Substitute "distance" for "dist" throughout the items below and reproduce them with nothing else changed.

Dataset items:
..........

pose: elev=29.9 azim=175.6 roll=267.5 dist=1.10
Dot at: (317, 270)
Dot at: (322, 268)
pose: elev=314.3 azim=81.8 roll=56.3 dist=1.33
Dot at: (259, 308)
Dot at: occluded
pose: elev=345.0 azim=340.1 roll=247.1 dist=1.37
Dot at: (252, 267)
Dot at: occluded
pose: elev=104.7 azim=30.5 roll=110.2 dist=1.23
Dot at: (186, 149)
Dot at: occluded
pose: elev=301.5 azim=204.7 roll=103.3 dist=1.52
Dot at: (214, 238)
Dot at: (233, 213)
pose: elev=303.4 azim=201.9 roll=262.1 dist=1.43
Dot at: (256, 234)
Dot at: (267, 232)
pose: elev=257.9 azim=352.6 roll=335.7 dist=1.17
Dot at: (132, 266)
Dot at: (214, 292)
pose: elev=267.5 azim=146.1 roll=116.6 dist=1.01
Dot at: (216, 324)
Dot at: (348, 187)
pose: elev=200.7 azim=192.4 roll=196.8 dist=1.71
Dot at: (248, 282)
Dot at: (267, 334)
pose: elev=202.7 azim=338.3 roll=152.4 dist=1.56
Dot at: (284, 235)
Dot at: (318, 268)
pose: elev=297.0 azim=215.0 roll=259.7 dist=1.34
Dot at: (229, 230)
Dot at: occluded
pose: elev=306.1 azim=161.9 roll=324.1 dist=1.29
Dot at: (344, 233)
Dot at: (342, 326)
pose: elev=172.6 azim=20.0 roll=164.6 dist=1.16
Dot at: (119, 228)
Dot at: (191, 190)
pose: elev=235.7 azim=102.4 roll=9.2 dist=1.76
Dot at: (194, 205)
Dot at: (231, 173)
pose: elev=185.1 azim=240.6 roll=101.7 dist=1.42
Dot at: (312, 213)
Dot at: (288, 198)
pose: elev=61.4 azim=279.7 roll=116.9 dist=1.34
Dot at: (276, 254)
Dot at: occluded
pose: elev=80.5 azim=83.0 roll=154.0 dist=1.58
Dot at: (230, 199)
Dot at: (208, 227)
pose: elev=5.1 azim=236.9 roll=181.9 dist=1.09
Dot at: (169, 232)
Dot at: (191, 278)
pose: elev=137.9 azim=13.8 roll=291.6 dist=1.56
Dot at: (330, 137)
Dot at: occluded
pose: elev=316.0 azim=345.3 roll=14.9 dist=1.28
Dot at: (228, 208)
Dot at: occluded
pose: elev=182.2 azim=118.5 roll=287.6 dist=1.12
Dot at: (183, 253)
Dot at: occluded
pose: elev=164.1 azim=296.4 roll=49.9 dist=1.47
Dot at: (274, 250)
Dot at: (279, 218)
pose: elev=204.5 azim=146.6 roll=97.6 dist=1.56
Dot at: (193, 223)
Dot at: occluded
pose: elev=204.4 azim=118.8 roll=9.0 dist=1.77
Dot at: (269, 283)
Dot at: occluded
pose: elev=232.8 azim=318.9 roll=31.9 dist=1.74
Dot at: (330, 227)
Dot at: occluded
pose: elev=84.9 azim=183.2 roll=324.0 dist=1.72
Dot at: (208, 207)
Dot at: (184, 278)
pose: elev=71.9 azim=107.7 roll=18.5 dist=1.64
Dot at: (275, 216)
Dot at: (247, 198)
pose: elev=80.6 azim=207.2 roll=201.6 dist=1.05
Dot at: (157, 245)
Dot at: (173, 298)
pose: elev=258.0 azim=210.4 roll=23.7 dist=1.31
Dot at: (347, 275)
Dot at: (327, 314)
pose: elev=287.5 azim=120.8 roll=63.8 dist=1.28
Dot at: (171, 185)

..........

ANSWER FOR THIS EXERCISE:
pose: elev=29.9 azim=175.6 roll=267.5 distance=1.10
Dot at: (317, 270)
Dot at: (322, 268)
pose: elev=314.3 azim=81.8 roll=56.3 distance=1.33
Dot at: (259, 308)
Dot at: occluded
pose: elev=345.0 azim=340.1 roll=247.1 distance=1.37
Dot at: (252, 267)
Dot at: occluded
pose: elev=104.7 azim=30.5 roll=110.2 distance=1.23
Dot at: (186, 149)
Dot at: occluded
pose: elev=301.5 azim=204.7 roll=103.3 distance=1.52
Dot at: (214, 238)
Dot at: (233, 213)
pose: elev=303.4 azim=201.9 roll=262.1 distance=1.43
Dot at: (256, 234)
Dot at: (267, 232)
pose: elev=257.9 azim=352.6 roll=335.7 distance=1.17
Dot at: (132, 266)
Dot at: (214, 292)
pose: elev=267.5 azim=146.1 roll=116.6 distance=1.01
Dot at: (216, 324)
Dot at: (348, 187)
pose: elev=200.7 azim=192.4 roll=196.8 distance=1.71
Dot at: (248, 282)
Dot at: (267, 334)
pose: elev=202.7 azim=338.3 roll=152.4 distance=1.56
Dot at: (284, 235)
Dot at: (318, 268)
pose: elev=297.0 azim=215.0 roll=259.7 distance=1.34
Dot at: (229, 230)
Dot at: occluded
pose: elev=306.1 azim=161.9 roll=324.1 distance=1.29
Dot at: (344, 233)
Dot at: (342, 326)
pose: elev=172.6 azim=20.0 roll=164.6 distance=1.16
Dot at: (119, 228)
Dot at: (191, 190)
pose: elev=235.7 azim=102.4 roll=9.2 distance=1.76
Dot at: (194, 205)
Dot at: (231, 173)
pose: elev=185.1 azim=240.6 roll=101.7 distance=1.42
Dot at: (312, 213)
Dot at: (288, 198)
pose: elev=61.4 azim=279.7 roll=116.9 distance=1.34
Dot at: (276, 254)
Dot at: occluded
pose: elev=80.5 azim=83.0 roll=154.0 distance=1.58
Dot at: (230, 199)
Dot at: (208, 227)
pose: elev=5.1 azim=236.9 roll=181.9 distance=1.09
Dot at: (169, 232)
Dot at: (191, 278)
pose: elev=137.9 azim=13.8 roll=291.6 distance=1.56
Dot at: (330, 137)
Dot at: occluded
pose: elev=316.0 azim=345.3 roll=14.9 distance=1.28
Dot at: (228, 208)
Dot at: occluded
pose: elev=182.2 azim=118.5 roll=287.6 distance=1.12
Dot at: (183, 253)
Dot at: occluded
pose: elev=164.1 azim=296.4 roll=49.9 distance=1.47
Dot at: (274, 250)
Dot at: (279, 218)
pose: elev=204.5 azim=146.6 roll=97.6 distance=1.56
Dot at: (193, 223)
Dot at: occluded
pose: elev=204.4 azim=118.8 roll=9.0 distance=1.77
Dot at: (269, 283)
Dot at: occluded
pose: elev=232.8 azim=318.9 roll=31.9 distance=1.74
Dot at: (330, 227)
Dot at: occluded
pose: elev=84.9 azim=183.2 roll=324.0 distance=1.72
Dot at: (208, 207)
Dot at: (184, 278)
pose: elev=71.9 azim=107.7 roll=18.5 distance=1.64
Dot at: (275, 216)
Dot at: (247, 198)
pose: elev=80.6 azim=207.2 roll=201.6 distance=1.05
Dot at: (157, 245)
Dot at: (173, 298)
pose: elev=258.0 azim=210.4 roll=23.7 distance=1.31
Dot at: (347, 275)
Dot at: (327, 314)
pose: elev=287.5 azim=120.8 roll=63.8 distance=1.28
Dot at: (171, 185)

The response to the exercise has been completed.